Politische Unruhen oder gar militärische Auseinandersetzungen im Iran könnten diese Entwicklungen jedoch verkomplizieren, etwa durch Grenzunsicherheiten oder einer möglichen politischen Mobilisierung der in Armenien lebenden Iraner*innen. Beide Länder befürchten also, dass politische Krisen im Iran direkte Auswirkungen auf ihre nationale Sicherheit und regionale Positionierung haben könnten.
Wie hat der Friedensprozess zwischen Armenien und Aserbaidschan das Verständnis zum Iran verändert?
Eine Eskalation im Iran würde die Fortschritte im Friedensprozess zwischen Armenien und Aserbaidschan gefährden.
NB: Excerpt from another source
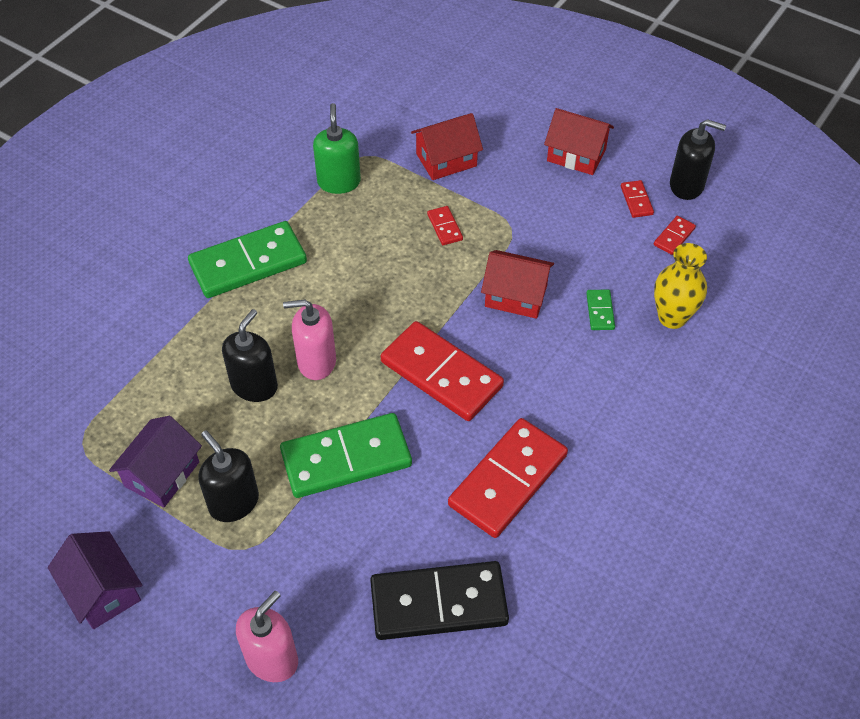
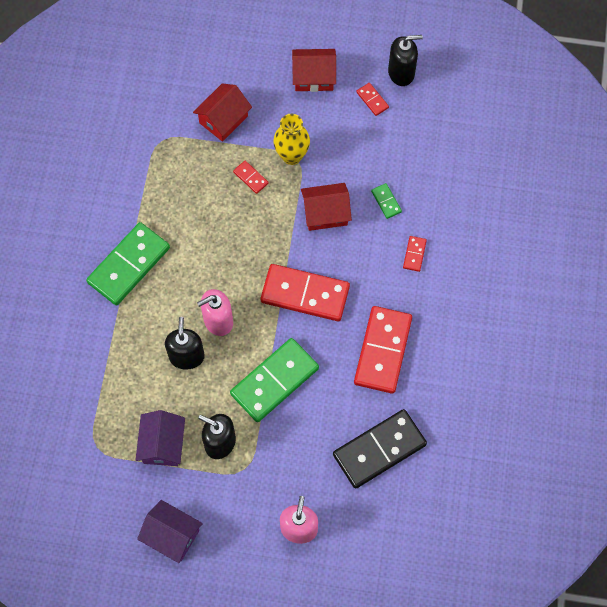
camera: 25 degrees left, 15 degrees up
(339, 182) = (156, 170): green soap dispenser -> none
(672, 317) = (435, 186): yellow vase -> yellow vase (292, 156)
(674, 237) = (410, 120): red domino -> red domino (414, 254)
Seit 2025 wurden erste konkrete Schritte zur Annäherung unternommen: Energie und weitere Güter gelangten erstmals wieder via Aserbaidschan nach Armenien. Beide Länder zeigen Interesse an der Umsetzung des TRIPP-Infrastrukturprojekts (Trump Route for International Peace and Prosperity), einer von den USA unterstützen Transitroute zwischen Armenien und Aserbaidschan. Als Teil der transregionalen Konnektivität zwischen Europa und Asienverstärkt diese nicht nur wirtschaftliche Verbindungen, sondern bindet die USA auch auf Entscheidungsebene ein. Der Iran sieht dieses Projekt kritisch, weil es seinen Zugang zu regionalen Verkehrswegen einschränken könnte. Insofern müssen beide Länder den Iran als regionalen Stakeholder in Friedens- und Infrastrukturprojekten berücksichtigen.